# Directions for this task
Please reproduce all of the data below exactly, leaving each picture out.
___ Exercise material
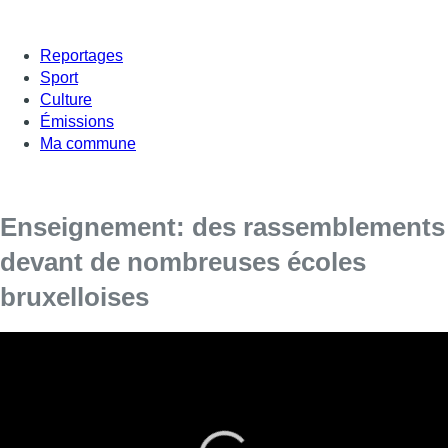
Reportages
Sport
Culture
Émissions
Ma commune
Enseignement: des rassemblements
devant de nombreuses écoles
bruxelloises
Les enseignants sont plus que jamais mobilisés ce matin.
Ce mercredi, les syndicats ont appelé à une grève
générale à quelques heures du vote du décret-programme
sur les mesures d’économie dans l’enseignement.
On s’attend à de nombreuses classes et écoles fermées ce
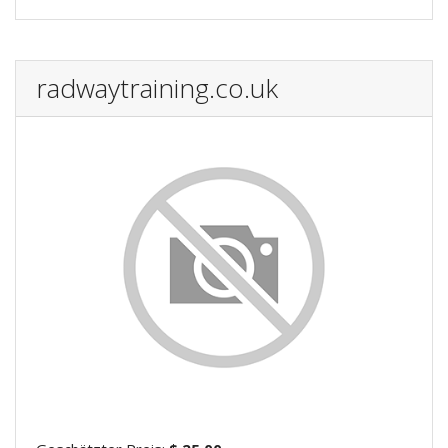
radwaytraining.co.uk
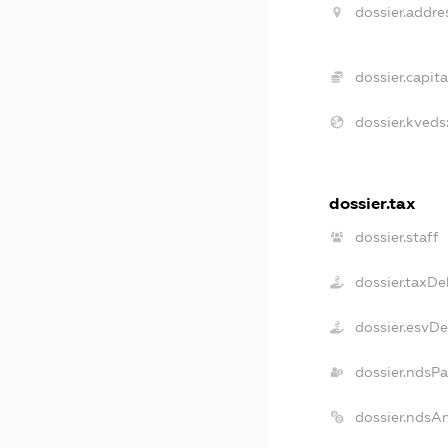
dossier.addre
dossier.capita
dossier.kveds
dossier.tax
dossier.staff
dossier.taxDe
dossier.esvD
dossier.ndsPa
dossier.ndsA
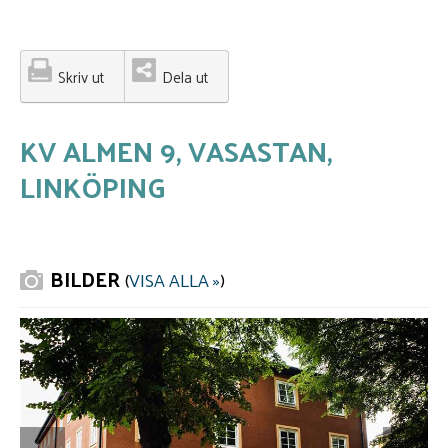
Skriv ut
Dela ut
KV ALMEN 9, VASASTAN,
LINKÖPING
BILDER
(
VISA ALLA »
)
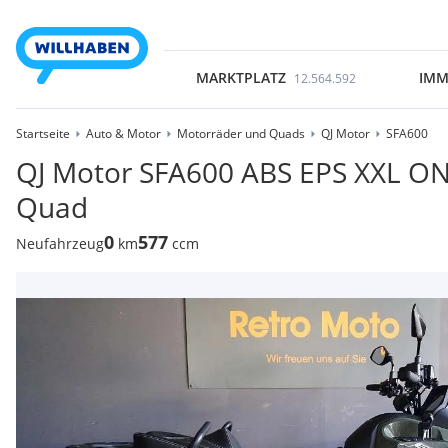
MARKTPLATZ
IMM
12.564.592
Startseite
Auto & Motor
Motorräder und Quads
QJ Motor
SFA600
QJ Motor SFA600 ABS EPS XXL ONE 
Quad
0
577
Neufahrzeug
km
ccm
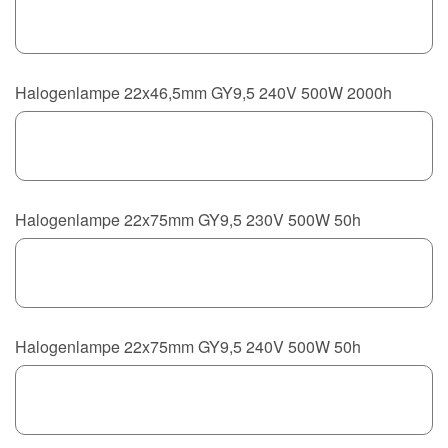
Halogenlampe 22x46,5mm GY9,5 240V 500W 2000h
Halogenlampe 22x75mm GY9,5 230V 500W 50h
Halogenlampe 22x75mm GY9,5 240V 500W 50h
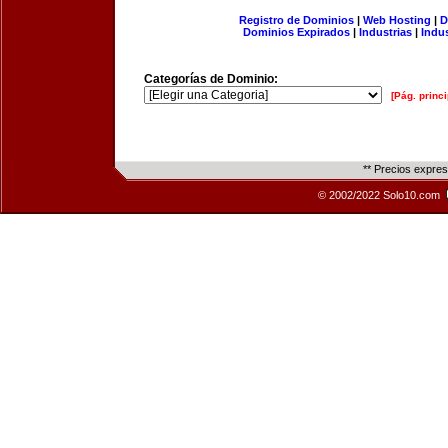
Registro de Dominios
|
Web Hosting
|
D
Dominios Expirados
|
Industrias
|
Indu
Categorías de Dominio:
[Pág. princi
** Precios expre
© 2002/2022 Solo10.com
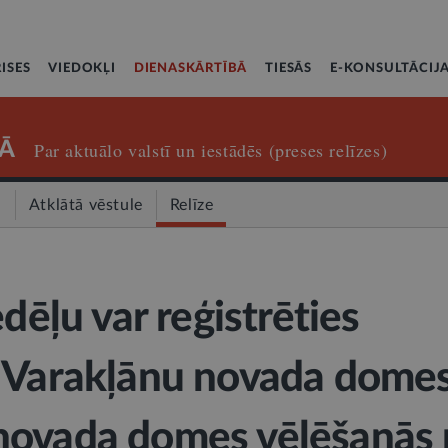
ISES
VIEDOKĻI
DIENASKĀRTĪBĀ
TIESĀS
E-KONSULTĀCIJ
Ā
Par aktuālo valstī un iestādēs (preses relīzes)
a
Atklātā vēstule
Relīze
edēļu var reģistrēties
 Varakļānu novada domes
novada domes vēlēšanās 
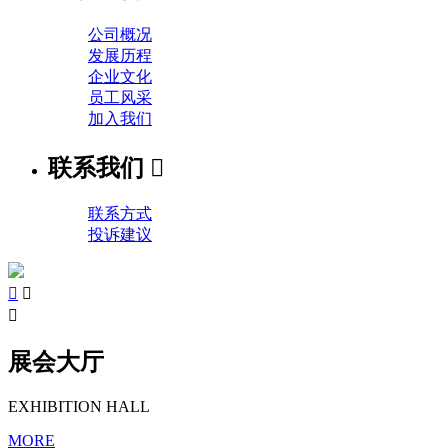
公司概况
发展历程
企业文化
员工风采
加入我们
联系我们

联系方式
投诉建议



展会大厅
EXHIBITION HALL
MORE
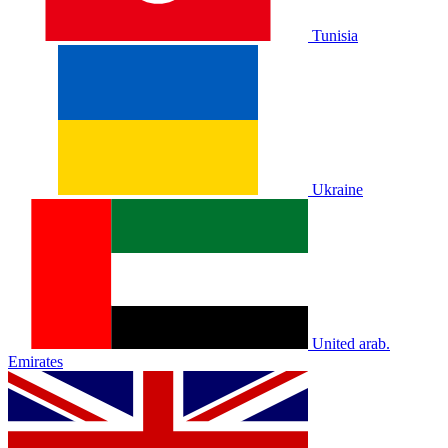
Tunisia
Ukraine
United arab.
Emirates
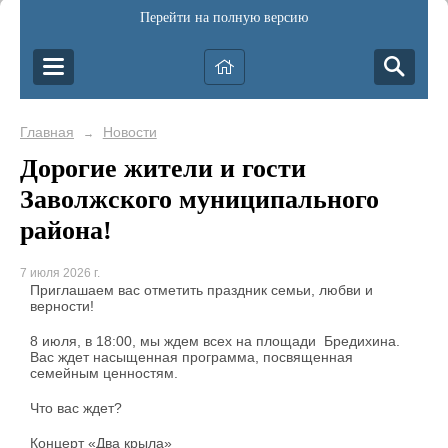
Перейти на полную версию
Главная
Новости
→
Дорогие жители и гости
Заволжского муниципального
района!
7 июля 2026 г.
Приглашаем вас отметить праздник семьи, любви и
верности!
8 июля, в 18:00, мы ждем всех на площади Бредихина.
Вас ждет насыщенная программа, посвященная
семейным ценностям.
Что вас ждет?
Концерт «Два крыла»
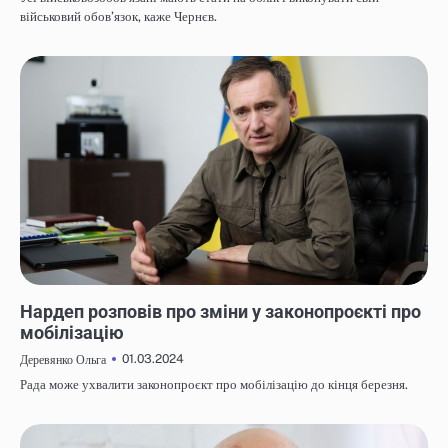
військовий обов’язок, каже Чернєв.
НОВИНИ
Нардеп розповів про зміни у законопроєкті про
мобілізацію
01.03.2024
Деревянко Ольга
Рада може ухвалити законопроєкт про мобілізацію до кінця березня.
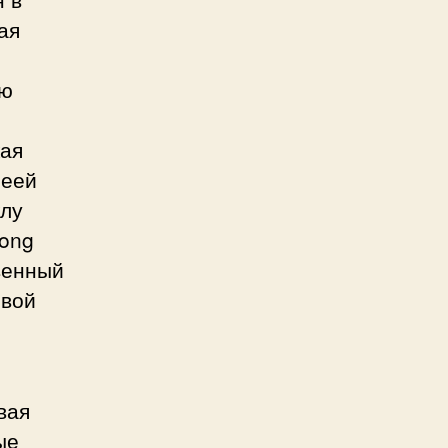
ая
ую
кая
реей
клу
Long
венный
овой
вая
ые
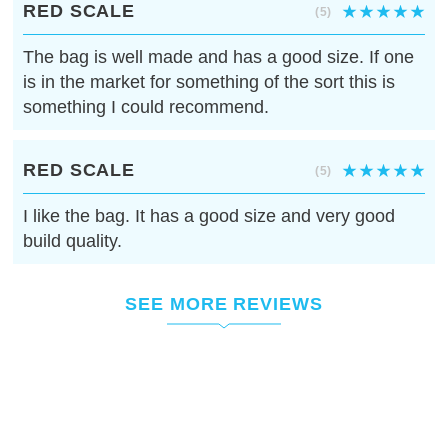
RED SCALE
(5)
The bag is well made and has a good size. If one
is in the market for something of the sort this is
something I could recommend.
RED SCALE
(5)
I like the bag. It has a good size and very good
build quality.
SEE MORE REVIEWS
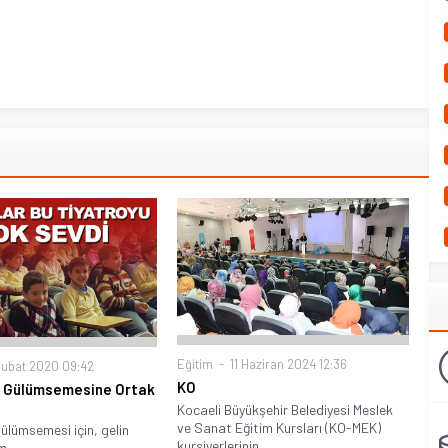
Eğitim
11 Haziran 2024 12:36
Şubat 2020 09:42
KO
n Gülümsemesine Ortak
Kocaeli Büyükşehir Belediyesi Meslek
ve Sanat Eğitim Kursları (KO-MEK)
ülümsemesi için, gelin
kursiyerlerinin...
m.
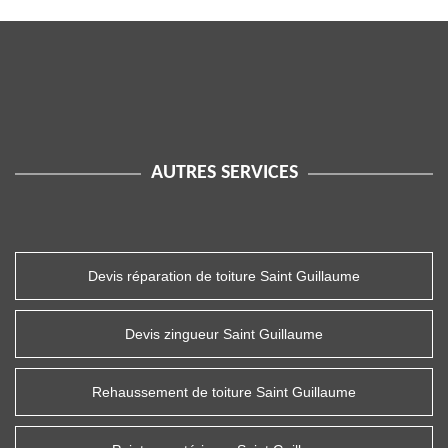
AUTRES SERVICES
Devis réparation de toiture Saint Guillaume
Devis zingueur Saint Guillaume
Rehaussement de toiture Saint Guillaume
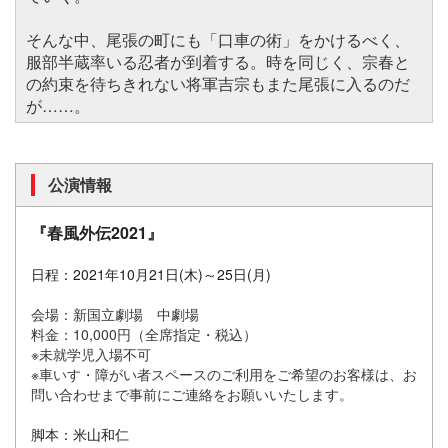
そんな中、尾張の町にも「口車の術」をかけるべく、
服部半蔵率いる忍者が到着する。時を同じく、宗春と
の約束を待ちきれない将軍吉宗もまた尾張に入るのだ
が……。
公演情報
『春風外伝2021』
日程：2021年10月21日(木)～25日(月)
会場：新国立劇場 中劇場
料金：10,000円（全席指定・税込）
※未就学児入場不可
※車いす・障がい者スペースのご利用をご希望のお客様は、お
問い合わせまで事前にご連絡をお願いいたします。
脚本：米山和仁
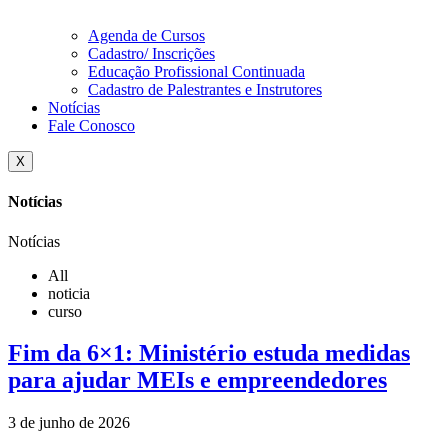
Agenda de Cursos
Cadastro/ Inscrições
Educação Profissional Continuada
Cadastro de Palestrantes e Instrutores
Notícias
Fale Conosco
X
Notícias
Notícias
All
noticia
curso
Fim da 6×1: Ministério estuda medidas
para ajudar MEIs e empreendedores
3 de junho de 2026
______
# Reply to the task
Reportages
Sport
Culture
Émissions
Ma commune
Enseignement: des rassemblements
devant de nombreuses écoles
bruxelloises
Les enseignants sont plus que jamais mobilisés ce matin.
Ce mercredi, les syndicats ont appelé à une grève
générale à quelques heures du vote du décret-programme
sur les mesures d’économie dans l’enseignement.
On s’attend à de nombreuses classes et écoles fermées ce
radwaytraining.co.uk
dossier.addre
dossier.capita
dossier.kveds
dossier.tax
dossier.staff
dossier.taxDe
dossier.esvD
dossier.ndsPa
dossier.ndsA
Skriv ut
Dela ut
KV ALMEN 9, VASASTAN,
LINKÖPING
BILDER
(
VISA ALLA »
)
MARKTPLATZ
IMM
12.564.592
Startseite
Auto & Motor
Motorräder und Quads
QJ Motor
SFA600
QJ Motor SFA600 ABS EPS XXL ONE 
Quad
0
577
Neufahrzeug
km
ccm
Halogenlampe 22x46,5mm GY9,5 240V 500W 2000h
Halogenlampe 22x75mm GY9,5 230V 500W 50h
Halogenlampe 22x75mm GY9,5 240V 500W 50h
Registro de Dominios
|
Web Hosting
|
D
Dominios Expirados
|
Industrias
|
Indu
Categorías de Dominio:
[Pág. princi
** Precios expre
© 2002/2022 Solo10.com
ISES
VIEDOKĻI
DIENASKĀRTĪBĀ
TIESĀS
E-KONSULTĀCIJ
Ā
Par aktuālo valstī un iestādēs (preses relīzes)
a
Atklātā vēstule
Relīze
edēļu var reģistrēties
 Varakļānu novada domes
novada domes vēlēšanās 
公司概况
发展历程
企业文化
员工风采
加入我们
联系我们

联系方式
投诉建议



展会大厅
EXHIBITION HALL
MORE
Tunisia
Ukraine
United arab.
Emirates
Перейти на полную версию
Главная
Новости
→
Дорогие жители и гости
Заволжского муниципального
района!
7 июля 2026 г.
Приглашаем вас отметить праздник семьи, любви и
верности!
8 июля, в 18:00, мы ждем всех на площади Бредихина.
Вас ждет насыщенная программа, посвященная
семейным ценностям.
Что вас ждет?
Концерт «Два крыла»
військовий обов’язок, каже Чернєв.
НОВИНИ
Нардеп розповів про зміни у законопроєкті про
мобілізацію
01.03.2024
Деревянко Ольга
Рада може ухвалити законопроєкт про мобілізацію до кінця березня.
ая
ую
кая
реей
клу
Long
венный
овой
вая
ые
RED SCALE
(5)
The bag is well made and has a good size. If one
is in the market for something of the sort this is
something I could recommend.
RED SCALE
(5)
I like the bag. It has a good size and very good
build quality.
SEE MORE REVIEWS
Eğitim
11 Haziran 2024 12:36
Şubat 2020 09:42
KO
n Gülümsemesine Ortak
Kocaeli Büyükşehir Belediyesi Meslek
ve Sanat Eğitim Kursları (KO-MEK)
ülümsemesi için, gelin
kursiyerlerinin...
m.
AUTRES SERVICES
Devis réparation de toiture Saint Guillaume
Devis zingueur Saint Guillaume
Rehaussement de toiture Saint Guillaume
そんな中、尾張の町にも「口車の術」をかけるべく、
服部半蔵率いる忍者が到着する。時を同じく、宗春と
の約束を待ちきれない将軍吉宗もまた尾張に入るのだ
が……。
公演情報
『春風外伝2021』
日程：2021年10月21日(木)～25日(月)
会場：新国立劇場 中劇場
料金：10,000円（全席指定・税込）
※未就学児入場不可
※車いす・障がい者スペースのご利用をご希望のお客様は、お
問い合わせまで事前にご連絡をお願いいたします。
脚本：米山和仁
Agenda de Cursos
Cadastro/ Inscrições
Educação Profissional Continuada
Cadastro de Palestrantes e Instrutores
Notícias
Fale Conosco
X
Notícias
Notícias
All
noticia
curso
Fim da 6×1: Ministério estuda medidas
para ajudar MEIs e empreendedores
3 de junho de 2026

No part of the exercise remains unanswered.